New Book Argues Showering Is Really Really Bad for Us
Rejoice, parents of stinky kids, who will no longer have to fight over bath time.
We thought daily showering was the stuff of a healthy lifestyle. Cleanliness and disease don’t mix, so the cleaner the better — or so the thinking goes. In reality, we are doing serious harm to our health. It’s time to quit showering. That’s the argument, at least, according to a new book by author and Atlantic staff-writer James Hamblin, Clean: The New Science of Skin, those hot, long, luxuriating showers and scrub sessions aren’t just terrible for our skin but for disease prevention efforts in general. In fact, Hamblin stopped using soap for his showers years ago, instead opting just to rinse off every once in a while, eschewing soaps, shampoos, conditioners, and other perfumed delights that make us all smell like fruits and flowers.
But why is showering so bad? According to Hamblin, when we grab our favorite lavender-scented-scrubby-soap and rub it all over our stinking selves, we’re actually destroying a microbial universe that exists on the surface of our skin. When we do that, per Hamblin, we temporarily “alter the microscopic populations,” either by getting rid of them altogether or getting rid of the resources that help them thrive.
That matters because microbiomes, as the population of microbes that live on the skin and in the gut are called, are very important for human beings: scientists have long maintained that microbiomes help maintain immunity, digestion, and can even regulate your mood. There are entire books about why kids should be encouraged to go outside and even eat dirt, and studies as to why children who have dogs from a very young age are healthier and less likely to develop allergies, due to the sheer number of germs they come into contact with after Fido drinks out of the toilet bowl and gives them a big fat kiss on the cheek.

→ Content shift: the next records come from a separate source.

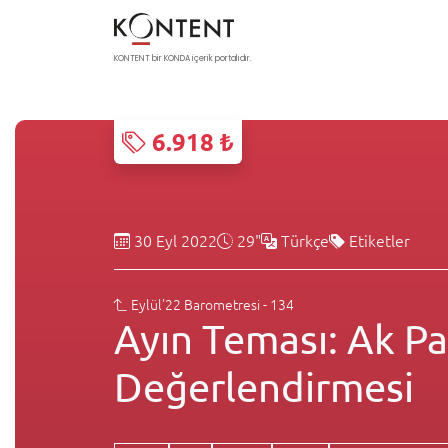
KONTENT bir KONDA içerik portalıdır.
6.918 ₺
30 Eyl 2022
29"
Türkçe
Etiketler
Eylül'22 Barometresi - 134
Ayın Teması: Ak P
Değerlendirmesi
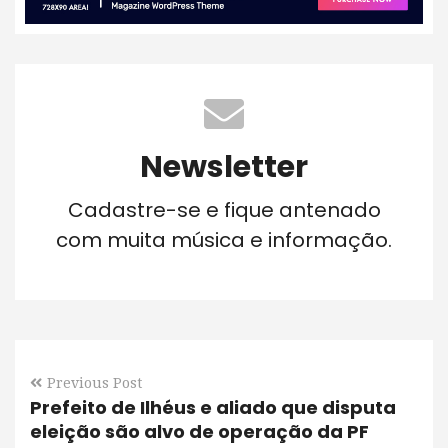
Newsletter
Cadastre-se e fique antenado
com muita música e informação.
Previous Post
Prefeito de Ilhéus e aliado que disputa
eleição são alvo de operação da PF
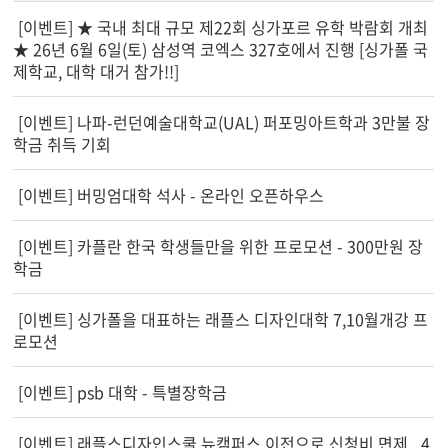
[이벤트] ★ 국내 최대 규모 제22회 싱가포르 유학 박람회 개최
★ 26년 6월 6일(토) 삼성역 코엑스 327호에서 진행 [싱가폴 국
제학교, 대학 대거 참가!!]
[이벤트] 나파-런던예술대학교(UAL) 퍼포밍아트학과 3만불 장
학금 취득 기회
[이벤트] 버밍엄대학 석사 - 온라인 오픈하우스
[이벤트] 카플란 한국 학생들만을 위한 프로모션 - 300만원 장
학금
[이벤트] 싱가폴을 대표하는 래플스 디자인대학 7,10월개강 프
로모션
[이벤트] psb 대학 - 특별장학금
[이벤트] 래플스디자인스쿨 뉴캠퍼스 이전으로 신청비 면제_ 4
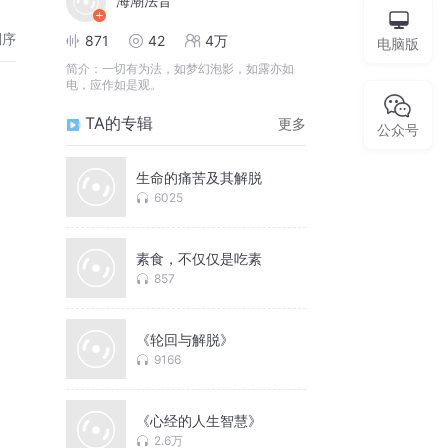
海潮法音
倒序
871
42
4万
电脑版
简介：
一切有为法，如梦幻泡影，如露亦如
电，应作如是观。
TA的专辑
更多
公众号
生命的痛苦及其解脱
6025
素食，不仅仅是吃素
857
《轮回与解脱》
9166
《心经的人生智慧》
2.6万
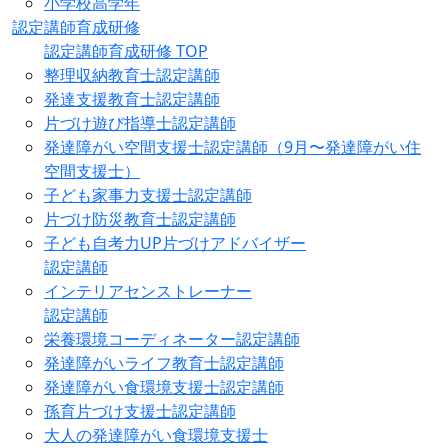
小学校高学年
認定講師育成研修
認定講師育成研修 TOP
整理収納教育士認定講師
発達支援教育士認定講師
片づけ遊び指導士認定講師
発達障がい空間支援士認定講師（9月〜発達障がい住
空間支援士）
子ども家事力支援士認定講師
片づけ防災教育士認定講師
子ども自考力UP片づけアドバイザー
認定講師
インテリアセンストレーナー
認定講師
栄養環境コーディネーター認定講師
発達障がいライフ教育士認定講師
発達障がい食環境支援士認定講師
孫育片づけ支援士認定講師
大人の発達障がい食環境支援士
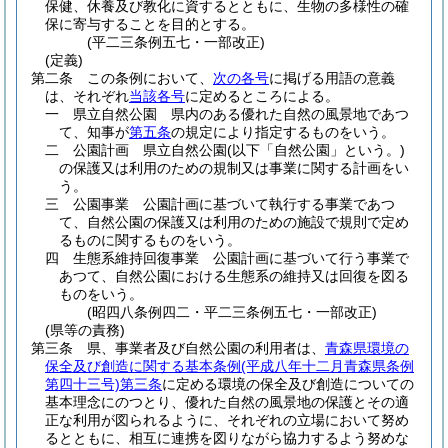
保健、休養及び教化に資するとともに、生物の多様性の確
保に寄与することを目的とする。
(平二三条例五七・一部改正)
(定義)
第二条
この条例において、
次の各号
に掲げる用語の意義
は、それぞれ
当該各号
に定めるところによる。
一
県立自然公園 県内のある優れた自然の風景地であつ
て、知事が
第五条
の規定により指定するものをいう。
二
公園計画 県立自然公園
(以下「自然公園」という。)
の保護又は利用のための規制又は事業に関する計画をい
う。
三
公園事業 公園計画に基づいて執行する事業であつ
て、自然公園の保護又は利用のための施設で規則で定め
るものに関するものをいう。
四
生態系維持回復事業 公園計画に基づいて行う事業で
あつて、自然公園における生態系の維持又は回復を図る
ものをいう。
(昭四八条例四二・平二三条例五七・一部改正)
(県等の責務)
第三条
県、事業者及び自然公園の利用者は、
青森県環境の
保全及び創造に関する基本条例
(平成八年十二月青森県条例
第四十三号)
第三条
に定める環境の保全及び創造についての
基本理念にのつとり、優れた自然の風景地の保護とその適
正な利用が図られるように、それぞれの立場において努め
るとともに、相互に連携を図りながら協力するよう努めな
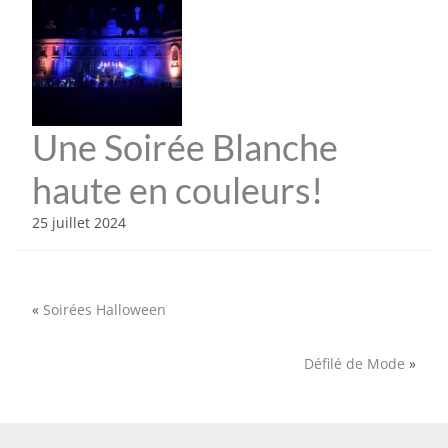
Une Soirée Blanche
haute en couleurs!
25 juillet 2024
«
Soirées Halloween
Défilé de Mode
»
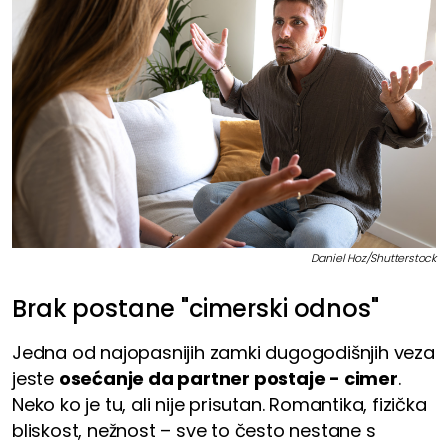
Daniel Hoz/Shutterstock
Brak postane "cimerski odnos"
Jedna od najopasnijih zamki dugogodišnjih veza
jeste
osećanje da partner postaje - cimer
.
Neko ko je tu, ali nije prisutan. Romantika, fizička
bliskost, nežnost – sve to često nestane s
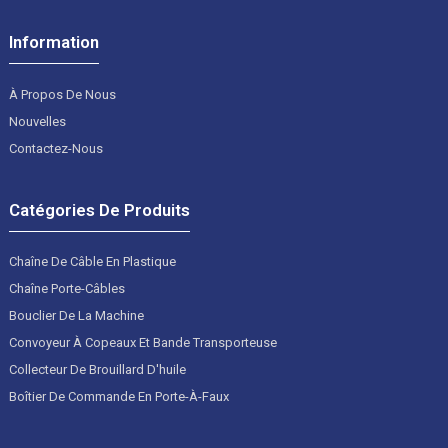
Information
À Propos De Nous
Nouvelles
Contactez-Nous
Catégories De Produits
Chaîne De Câble En Plastique
Chaîne Porte-Câbles
Bouclier De La Machine
Convoyeur À Copeaux Et Bande Transporteuse
Collecteur De Brouillard D'huile
Boîtier De Commande En Porte-À-Faux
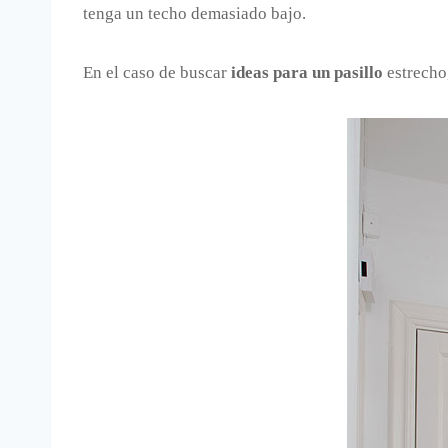
tenga un techo demasiado bajo.
En el caso de buscar
ideas para un pasillo
estrecho,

If it sounds gross, it really kind of is. Most would shudder to put down the soap and embrace their summer stink in its full, rank glory. But Hamblin says that by using soap and wiping out microbes, we’re making ourselves vulnerable to maladies like eczema, food allergies, and more. Parents may hear this and actually take a sigh of relief. No longer is it necessary to scrub away at the dirt under an uncooperative kid’s fingernails, scrape away at their armpits or force them into a steaming hot bath every night as they protest a solid washing session. In fact, why not just skip bathtime altogether?